Simple…no surprises.
So Republicans, who had planned
to be able to use the Court striking of AHA as a major failure of the Obama
Administration, now have to fight the
particulars of a law which, when exposed to the light of truth, has much more
upside than down. They start by symbolically burning Chief Justice Roberts in
effigy, then screaming (occasionally in tears) that Obama deceived the nation
into accepting an atrocious tax - something along the lines of charging a
mother with child abuse because she tricked her boy into eating cauliflower by
telling him it was white broccoli.
The next major step is to once
again portray the AHA as a “job killer” making repeated reference to the burden
placed on business (which under the law means businesses having 50 or more
employees – those with less than 50 employees actually get tax-credit benefits
under the law). This burden on business argument gets to me
as well. It ultimately clouds the
relationship between employer and employee and the understanding of what
compensation is.
In this country, the use of
health care insurance as a benefit of employment is an accident of history, as
are some other benefits. Despite the
problems these arrangements have created, it has become the primary means of
delivering these insurance services to the public. Probably the most serious opponents
to health care reform are those who obtain their health care insurance, paid wholly
or mostly, from their employer. What has
been lost is that the cost of health care insurance has become misconstrued as a
fixed expense of the employer when it is actually a variable expense of labor,
otherwise known as compensation.
Employers have always treated it as compensation, but because they don’t
directly see it, employees generally don’t. Even worse, employees often look at such a benefit
as largesse from their employers, like it was a gift.

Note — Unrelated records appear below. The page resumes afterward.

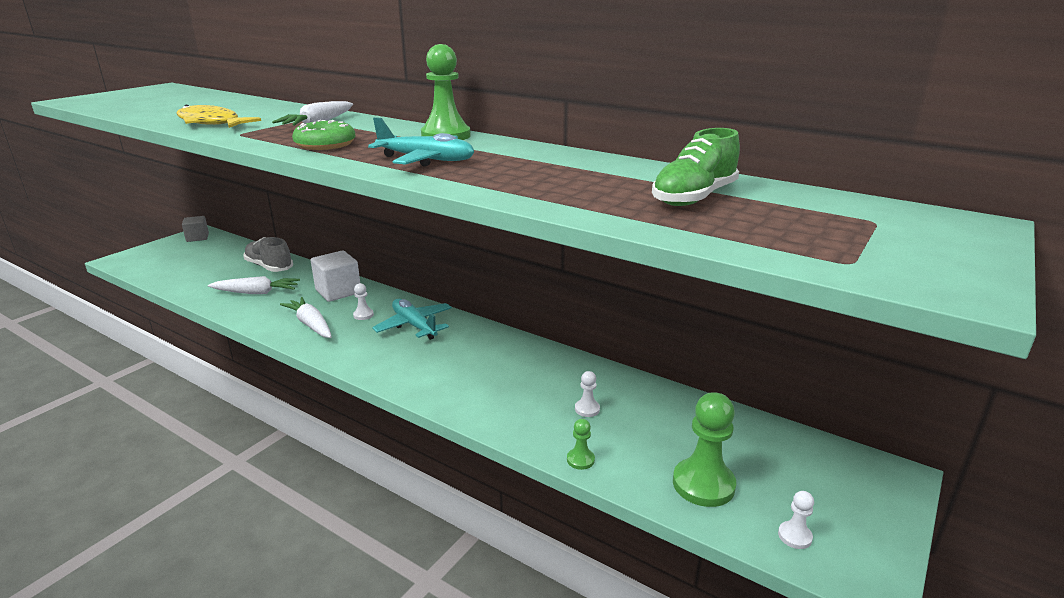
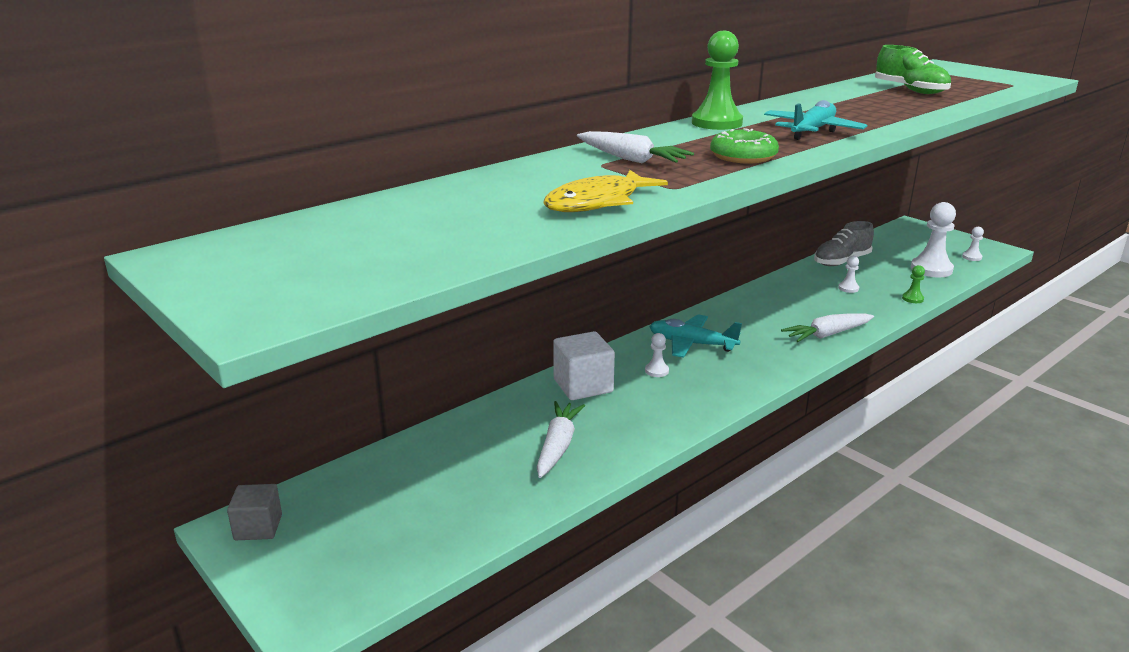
camera: 75 degrees left, 0 degrees up
(269, 267) = (465, 440): grey shoe -> grey shoe (841, 261)
(311, 324) = (671, 403): white carrot -> white carrot (827, 335)
(414, 326) = (691, 344): turquoise plane -> turquoise plane turned 45 degrees clockwise
(703, 484) = (931, 269): green pawn -> white pawn

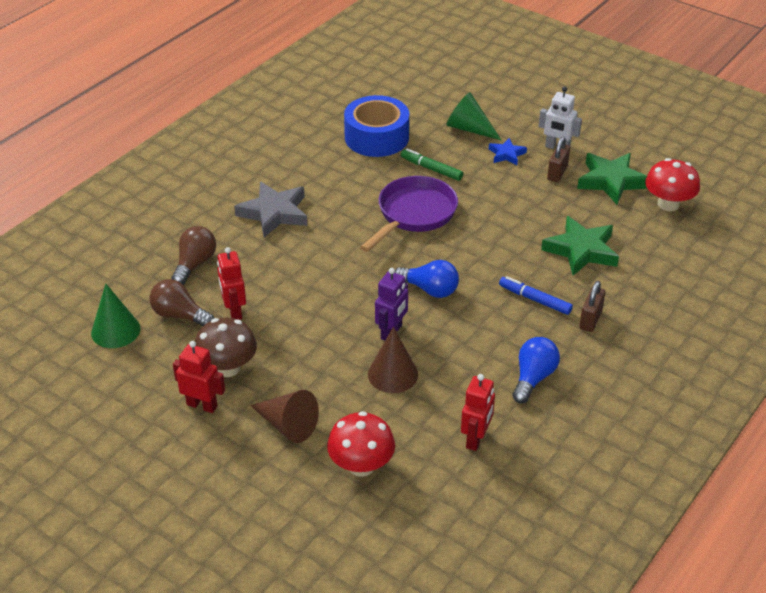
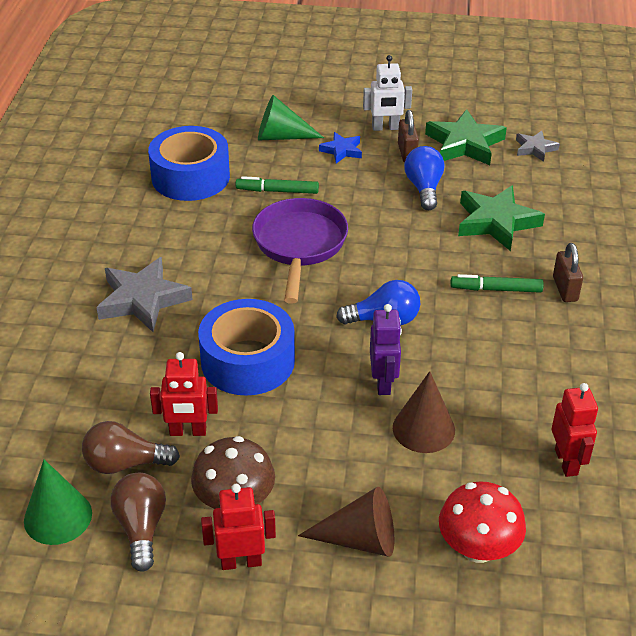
camera: 30 degrees left, 0 degrees up
(195, 264) = (94, 394): brown light bulb -> brown light bulb (141, 528)
(234, 311) = (188, 431): red robot -> red robot turned 45 degrees counterclockwise
(310, 281) = (247, 361): none -> blue tape
(533, 378) = (564, 372): blue light bulb -> blue light bulb (424, 188)
(534, 300) = (496, 289): blue marker -> green marker
(668, 204) = (535, 148): red mushroom -> grey star

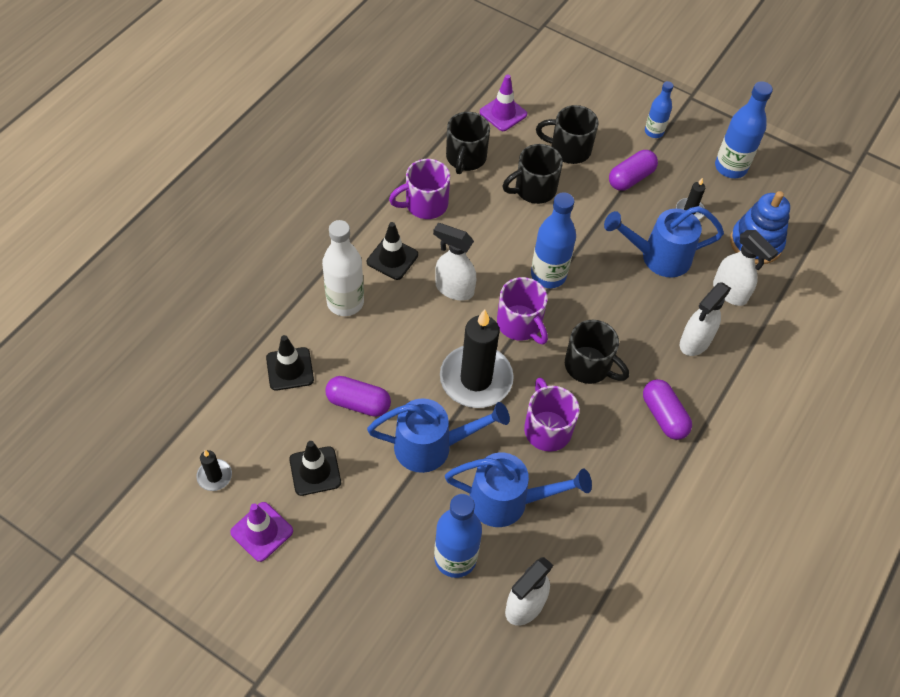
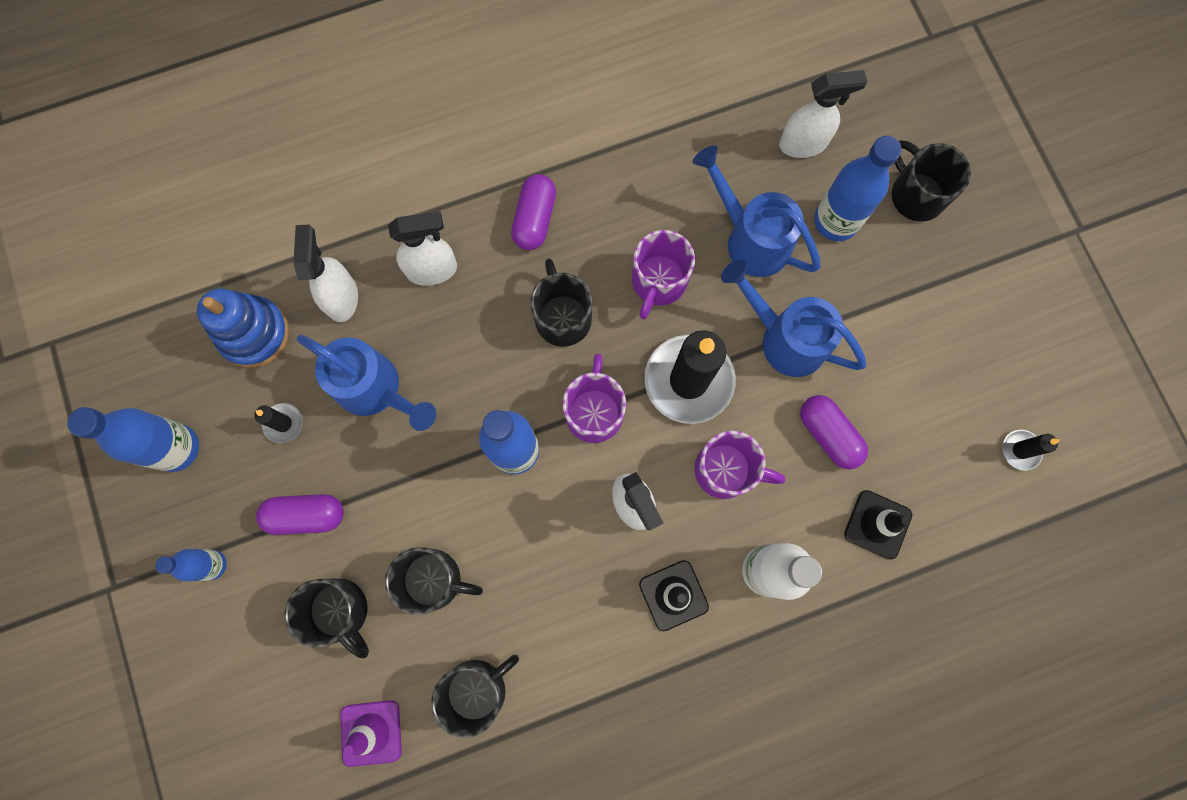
camera: 140 degrees left, 20 degrees up
(262, 531) = (1002, 362): purple traffic cone -> none
(315, 471) = (916, 389): black traffic cone -> none
(407, 624) = (916, 195): none -> black mug
(425, 204) = (580, 649): purple mug -> purple mug (726, 470)

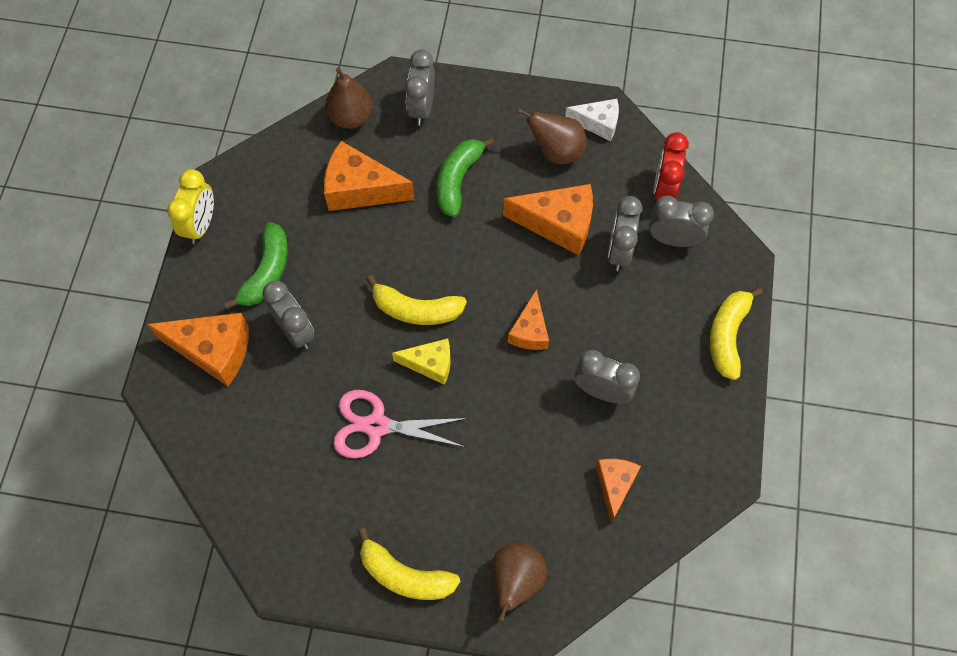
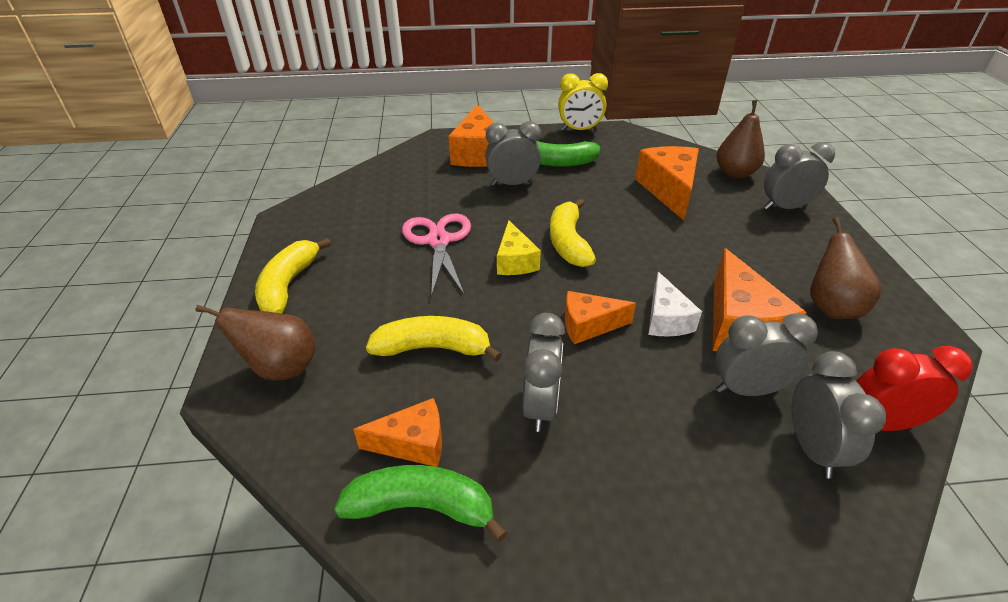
camera: 75 degrees right, 25 degrees down
(295, 331) = (512, 184): grey clock -> grey clock turned 135 degrees counterclockwise
(458, 180) = (728, 243): green banana -> green banana (421, 507)
(598, 123) = (906, 336): white cheese -> white cheese (666, 319)
(727, 336) = (702, 555): yellow banana -> yellow banana (433, 348)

If under AHA an employer finds
that they have to contribute more (or at all) to employee health care insurance
plans, they will factor that into their overall labor costs. The actual payer of those costs always has
and always will be the employee, as a portion of their compensation is being
directed to purchase that particular service.
That is why this “job killer” argument is so hollow and so
political. Small businesses have always had
control of their labor costs, if they are well run. What kills them is a lack
of market.
What employers primarily want is predictability,
which includes labor costs. What would
maximize that predictability would be to get employers out of the health care business
all together, but because neither political party has the foresight (or cohunes)
to get that accomplished (at least for now), the next best thing is to step
away from the hodgepodge inefficient system we had prior to AHA, provide consistency
of health care insurance coverage to the entire nation and then begin to work
seriously toward the next step – reducing per capita health care costs.